12. Em 10 de novembro de 2023, a Autora foi notificada da decisão de não adjudicação e consequente revogação da decisão de contrato, no âmbito do procedimento de concurso público para aquisição de viaturas elétricas para as entidades do Ministério da Saúde, no âmbito do PRR – facto não controvertido;
13. Em 17 de novembro de 2023, a Autora apresentou requerimento de audiência prévia ao procedimento de concurso público para aquisição de viaturas elétricas para as entidades do Ministério da Saúde, no âmbito do PRR, ref.ª n.º 574/2023, onde requer que se reverta o projeto de decisão de não adjudicação e de exclusão da sua proposta, propondo, ao invés, a adjudicação a favor da Autora, e cujo teor se tem aqui por integralmente reproduzido para os devidos efeitos legais – cfr. PA, a fls. 339;
14. Em 22 de novembro de 2023, foi publicado na II Série do Diário da República, o anúncio de procedimento n.º 19919/2023, do qual se retira, o seguinte: ------------------------------------------
“(…) 1 - IDENTIFICAÇÃO E CONTACTOS DA ENTIDADE ADJUDICANTE --------
Designação da entidade adjudicante: SPMS - Serviços Partilhados do Ministério da Saúde, E. P. E.

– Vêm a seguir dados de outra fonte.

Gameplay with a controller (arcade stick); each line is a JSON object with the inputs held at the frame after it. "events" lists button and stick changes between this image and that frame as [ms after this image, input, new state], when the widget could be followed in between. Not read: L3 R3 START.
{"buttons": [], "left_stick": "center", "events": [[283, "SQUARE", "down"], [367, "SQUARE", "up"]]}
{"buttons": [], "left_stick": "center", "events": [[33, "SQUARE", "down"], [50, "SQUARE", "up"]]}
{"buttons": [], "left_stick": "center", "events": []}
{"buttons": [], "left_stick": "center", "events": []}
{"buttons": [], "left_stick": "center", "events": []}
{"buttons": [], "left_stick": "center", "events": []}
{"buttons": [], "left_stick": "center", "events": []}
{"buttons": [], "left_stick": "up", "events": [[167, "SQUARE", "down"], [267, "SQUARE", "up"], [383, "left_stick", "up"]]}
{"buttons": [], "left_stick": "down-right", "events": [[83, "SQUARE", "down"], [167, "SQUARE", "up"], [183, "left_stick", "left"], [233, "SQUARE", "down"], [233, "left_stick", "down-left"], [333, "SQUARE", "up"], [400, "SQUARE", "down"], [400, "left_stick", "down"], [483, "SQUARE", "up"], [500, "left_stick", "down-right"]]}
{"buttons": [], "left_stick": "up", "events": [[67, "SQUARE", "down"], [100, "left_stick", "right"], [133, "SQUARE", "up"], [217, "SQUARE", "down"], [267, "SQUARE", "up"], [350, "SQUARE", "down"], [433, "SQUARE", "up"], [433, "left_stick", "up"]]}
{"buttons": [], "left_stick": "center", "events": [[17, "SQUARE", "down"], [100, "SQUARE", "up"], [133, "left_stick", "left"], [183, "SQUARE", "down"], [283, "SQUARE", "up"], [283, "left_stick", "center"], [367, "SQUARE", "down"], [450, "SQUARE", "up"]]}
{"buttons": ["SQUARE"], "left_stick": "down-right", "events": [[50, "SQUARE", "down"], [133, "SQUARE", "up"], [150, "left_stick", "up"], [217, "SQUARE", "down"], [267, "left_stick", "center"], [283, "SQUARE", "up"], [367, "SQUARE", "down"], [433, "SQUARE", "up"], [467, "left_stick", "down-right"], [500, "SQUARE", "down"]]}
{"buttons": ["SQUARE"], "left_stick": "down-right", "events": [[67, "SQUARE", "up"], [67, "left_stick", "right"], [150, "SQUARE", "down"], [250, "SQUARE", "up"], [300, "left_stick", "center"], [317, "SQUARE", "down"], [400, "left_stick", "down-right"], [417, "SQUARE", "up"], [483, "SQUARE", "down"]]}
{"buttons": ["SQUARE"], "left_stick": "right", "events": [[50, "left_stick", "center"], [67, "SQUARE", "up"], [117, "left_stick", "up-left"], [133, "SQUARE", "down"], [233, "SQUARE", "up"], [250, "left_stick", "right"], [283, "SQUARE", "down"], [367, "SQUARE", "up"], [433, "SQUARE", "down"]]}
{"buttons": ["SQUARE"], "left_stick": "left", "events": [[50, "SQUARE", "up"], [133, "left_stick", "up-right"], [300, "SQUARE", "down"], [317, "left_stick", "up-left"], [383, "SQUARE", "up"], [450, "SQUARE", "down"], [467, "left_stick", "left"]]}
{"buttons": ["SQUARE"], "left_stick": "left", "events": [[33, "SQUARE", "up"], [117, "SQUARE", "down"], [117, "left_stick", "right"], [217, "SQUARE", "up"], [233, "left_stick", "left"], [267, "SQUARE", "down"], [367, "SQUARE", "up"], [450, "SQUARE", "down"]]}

NIPC: 509540716 Endereço: Avenida da República, 61 Código postal: 1050 189 Localidade: Lisboa País: PORTUGAL Endereço Eletrónico: umc.saude@spms.min-saude.pt --------------------------------
2 - OBJETO DO CONTRATO Designação do contrato: CCS-UCBST - 726/2023 - Aquisição de Unidades Móveis ao abrigo do PRR para as Unidades de Cuidados de Saúde Primários--------
Descrição sucinta do objeto do contrato: CCS-UCBST - 726/2023 - Aquisição de Unidades Móveis ao abrigo do PRR para as Unidades de Cuidados de Saúde Primários-----------------------------------
Tipo de Contrato Principal: Fornecimentos -----------------------------------------------------------------
Tipo de Contrato: Aquisição de Bens Móveis ------------------------------------------------------------------
Preço base do procedimento? Sim -------------------------------------------------------------------------------
Valor do preço base do procedimento: 1,040,000.00 EUR (…) ---------------------------------------------
5 - DIVISÃO EM LOTES, SE FOR O CASO -----------------------------------------------------------O contrato é dividido em lotes? Não (…)” – cfr. fls. 384.»

Factos Não Provados

Nada mais se provou com interesse para o conhecimento do mérito.»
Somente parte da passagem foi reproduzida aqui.